My further conviction is that the want of care in the management of the car precludes a recovery by plaintiff in error. It seems to me that Jones v. George, 61 Tex. 345, 363, 48 Am.Rep. 280, governs here. It is unnecessary to recite the facts involved in that well-known landmark of the law. This quotation will suffice:
"Might he, by ordinary care, have ascertained whether it was or not, and if found not to be, have procured the genuine `Paris green' in time to have preserved his crop in whole or part, as he subsequently did, and preserved a part of his crop last attacked by the worm?

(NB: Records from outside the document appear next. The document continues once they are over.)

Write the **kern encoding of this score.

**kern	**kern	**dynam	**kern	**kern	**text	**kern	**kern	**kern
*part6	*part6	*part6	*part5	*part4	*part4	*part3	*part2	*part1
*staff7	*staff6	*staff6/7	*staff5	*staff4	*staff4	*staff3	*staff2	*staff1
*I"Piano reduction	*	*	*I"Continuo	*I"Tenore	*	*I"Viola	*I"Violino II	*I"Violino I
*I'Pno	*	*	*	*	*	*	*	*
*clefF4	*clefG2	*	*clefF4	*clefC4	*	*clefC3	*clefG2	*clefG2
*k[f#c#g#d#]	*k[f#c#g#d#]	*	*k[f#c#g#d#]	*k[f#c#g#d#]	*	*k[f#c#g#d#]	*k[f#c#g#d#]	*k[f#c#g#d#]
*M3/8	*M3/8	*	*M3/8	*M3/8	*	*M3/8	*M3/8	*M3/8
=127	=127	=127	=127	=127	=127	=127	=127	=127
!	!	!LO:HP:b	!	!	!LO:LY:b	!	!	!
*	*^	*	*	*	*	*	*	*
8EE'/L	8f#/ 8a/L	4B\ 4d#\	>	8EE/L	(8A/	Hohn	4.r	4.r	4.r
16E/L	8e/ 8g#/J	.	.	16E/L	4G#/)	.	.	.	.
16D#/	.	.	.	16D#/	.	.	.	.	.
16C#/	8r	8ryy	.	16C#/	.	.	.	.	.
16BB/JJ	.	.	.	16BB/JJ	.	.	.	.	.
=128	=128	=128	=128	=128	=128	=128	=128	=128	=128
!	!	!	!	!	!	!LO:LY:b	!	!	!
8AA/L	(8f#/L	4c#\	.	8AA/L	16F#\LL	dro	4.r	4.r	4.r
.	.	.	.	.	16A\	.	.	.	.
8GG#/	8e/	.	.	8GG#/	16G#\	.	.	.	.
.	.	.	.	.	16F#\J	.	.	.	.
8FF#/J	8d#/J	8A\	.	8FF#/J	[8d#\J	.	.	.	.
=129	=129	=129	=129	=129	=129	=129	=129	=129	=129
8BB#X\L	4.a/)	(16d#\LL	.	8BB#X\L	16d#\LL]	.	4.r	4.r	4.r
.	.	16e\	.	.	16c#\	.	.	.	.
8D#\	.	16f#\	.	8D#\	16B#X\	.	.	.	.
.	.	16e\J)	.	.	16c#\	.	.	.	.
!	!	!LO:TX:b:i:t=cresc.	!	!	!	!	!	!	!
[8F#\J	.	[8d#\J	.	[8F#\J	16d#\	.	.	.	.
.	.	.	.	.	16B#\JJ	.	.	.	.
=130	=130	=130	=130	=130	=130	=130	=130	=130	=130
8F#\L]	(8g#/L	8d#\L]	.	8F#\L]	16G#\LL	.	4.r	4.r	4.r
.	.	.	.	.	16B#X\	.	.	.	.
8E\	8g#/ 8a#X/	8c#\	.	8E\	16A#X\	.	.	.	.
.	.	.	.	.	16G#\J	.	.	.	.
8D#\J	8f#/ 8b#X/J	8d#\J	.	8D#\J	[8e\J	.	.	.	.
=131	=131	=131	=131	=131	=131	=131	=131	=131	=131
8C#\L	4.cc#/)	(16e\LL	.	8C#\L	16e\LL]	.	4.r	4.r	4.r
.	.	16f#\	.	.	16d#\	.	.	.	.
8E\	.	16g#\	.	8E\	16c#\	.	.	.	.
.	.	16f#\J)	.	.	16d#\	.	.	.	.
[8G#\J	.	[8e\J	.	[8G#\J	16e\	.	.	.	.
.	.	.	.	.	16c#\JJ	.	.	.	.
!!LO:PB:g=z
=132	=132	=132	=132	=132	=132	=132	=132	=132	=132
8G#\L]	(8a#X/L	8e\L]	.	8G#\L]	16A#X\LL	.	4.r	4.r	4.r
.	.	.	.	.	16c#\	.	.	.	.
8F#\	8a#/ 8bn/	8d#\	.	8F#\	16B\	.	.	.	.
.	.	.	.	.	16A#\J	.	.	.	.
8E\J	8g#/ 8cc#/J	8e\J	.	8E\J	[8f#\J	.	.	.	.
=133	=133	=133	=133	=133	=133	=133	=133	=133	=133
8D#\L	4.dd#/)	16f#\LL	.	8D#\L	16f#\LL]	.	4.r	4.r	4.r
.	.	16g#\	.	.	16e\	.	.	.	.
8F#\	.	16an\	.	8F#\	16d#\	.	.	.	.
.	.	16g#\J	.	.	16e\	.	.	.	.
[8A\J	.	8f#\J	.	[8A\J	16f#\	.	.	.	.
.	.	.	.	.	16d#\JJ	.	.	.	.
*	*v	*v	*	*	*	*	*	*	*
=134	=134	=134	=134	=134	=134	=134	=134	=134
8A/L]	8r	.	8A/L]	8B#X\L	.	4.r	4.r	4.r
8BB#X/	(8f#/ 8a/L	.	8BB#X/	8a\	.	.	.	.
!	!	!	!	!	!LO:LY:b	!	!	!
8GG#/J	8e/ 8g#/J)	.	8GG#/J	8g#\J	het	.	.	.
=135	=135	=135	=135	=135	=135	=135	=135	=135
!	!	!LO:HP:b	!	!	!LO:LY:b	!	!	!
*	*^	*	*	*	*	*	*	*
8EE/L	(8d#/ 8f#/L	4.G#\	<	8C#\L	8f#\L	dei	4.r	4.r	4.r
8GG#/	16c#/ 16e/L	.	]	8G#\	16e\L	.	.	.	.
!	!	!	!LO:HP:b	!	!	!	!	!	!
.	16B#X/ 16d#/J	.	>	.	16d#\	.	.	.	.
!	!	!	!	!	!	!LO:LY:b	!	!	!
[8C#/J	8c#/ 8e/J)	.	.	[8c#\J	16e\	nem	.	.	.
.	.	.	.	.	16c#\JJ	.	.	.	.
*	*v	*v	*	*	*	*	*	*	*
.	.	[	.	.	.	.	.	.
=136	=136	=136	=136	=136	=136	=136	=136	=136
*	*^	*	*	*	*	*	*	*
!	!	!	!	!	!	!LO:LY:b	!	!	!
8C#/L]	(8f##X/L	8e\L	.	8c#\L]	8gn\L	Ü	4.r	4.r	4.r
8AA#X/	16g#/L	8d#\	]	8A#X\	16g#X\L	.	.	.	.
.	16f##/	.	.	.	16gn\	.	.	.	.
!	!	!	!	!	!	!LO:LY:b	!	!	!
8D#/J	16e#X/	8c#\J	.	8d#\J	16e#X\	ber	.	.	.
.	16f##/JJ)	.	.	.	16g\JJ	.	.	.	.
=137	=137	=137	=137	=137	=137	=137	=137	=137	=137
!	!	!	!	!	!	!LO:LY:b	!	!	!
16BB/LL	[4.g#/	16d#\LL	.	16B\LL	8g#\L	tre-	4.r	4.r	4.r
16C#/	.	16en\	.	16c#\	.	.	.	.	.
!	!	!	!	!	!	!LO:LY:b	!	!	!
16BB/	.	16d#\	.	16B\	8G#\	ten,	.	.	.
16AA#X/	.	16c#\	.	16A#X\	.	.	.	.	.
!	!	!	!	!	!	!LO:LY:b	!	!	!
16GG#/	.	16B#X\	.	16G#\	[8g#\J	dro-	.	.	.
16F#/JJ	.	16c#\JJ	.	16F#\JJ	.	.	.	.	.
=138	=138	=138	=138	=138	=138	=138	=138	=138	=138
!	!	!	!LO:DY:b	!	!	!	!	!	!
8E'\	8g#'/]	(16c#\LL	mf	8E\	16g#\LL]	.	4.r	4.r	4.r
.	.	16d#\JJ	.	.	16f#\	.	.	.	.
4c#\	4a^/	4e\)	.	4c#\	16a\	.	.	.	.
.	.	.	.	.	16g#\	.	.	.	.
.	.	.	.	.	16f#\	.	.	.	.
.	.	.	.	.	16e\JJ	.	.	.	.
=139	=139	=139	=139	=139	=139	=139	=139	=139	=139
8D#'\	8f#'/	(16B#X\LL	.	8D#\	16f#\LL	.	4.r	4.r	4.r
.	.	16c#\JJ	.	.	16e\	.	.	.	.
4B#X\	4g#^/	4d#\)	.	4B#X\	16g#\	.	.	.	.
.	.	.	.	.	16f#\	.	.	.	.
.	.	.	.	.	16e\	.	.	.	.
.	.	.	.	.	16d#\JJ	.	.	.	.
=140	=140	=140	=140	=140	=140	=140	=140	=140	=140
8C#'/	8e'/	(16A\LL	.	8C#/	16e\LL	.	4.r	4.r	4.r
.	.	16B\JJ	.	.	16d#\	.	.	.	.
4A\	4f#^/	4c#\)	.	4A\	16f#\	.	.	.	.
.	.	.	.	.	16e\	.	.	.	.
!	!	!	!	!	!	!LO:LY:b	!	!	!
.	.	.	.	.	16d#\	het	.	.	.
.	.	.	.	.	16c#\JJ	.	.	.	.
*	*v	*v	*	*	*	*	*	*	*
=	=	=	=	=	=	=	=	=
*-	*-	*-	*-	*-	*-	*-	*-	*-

"These were questions of which, in such a case as this, inquiry should have been made by the jury, and if in reference to such matters it was found that the appellant had not used that ordinary care which a prudent man would have used under the circumstances, then he ought not to recover *Page 1078 for such loss of his crop as might have been avoided by ordinary care."
See also C.J. pages 888, 889, § 866.
Plaintiff in error's injury, under the finding of the jury, would not have occurred but for his want of ordinary care.
I concur in the overruling of the motion.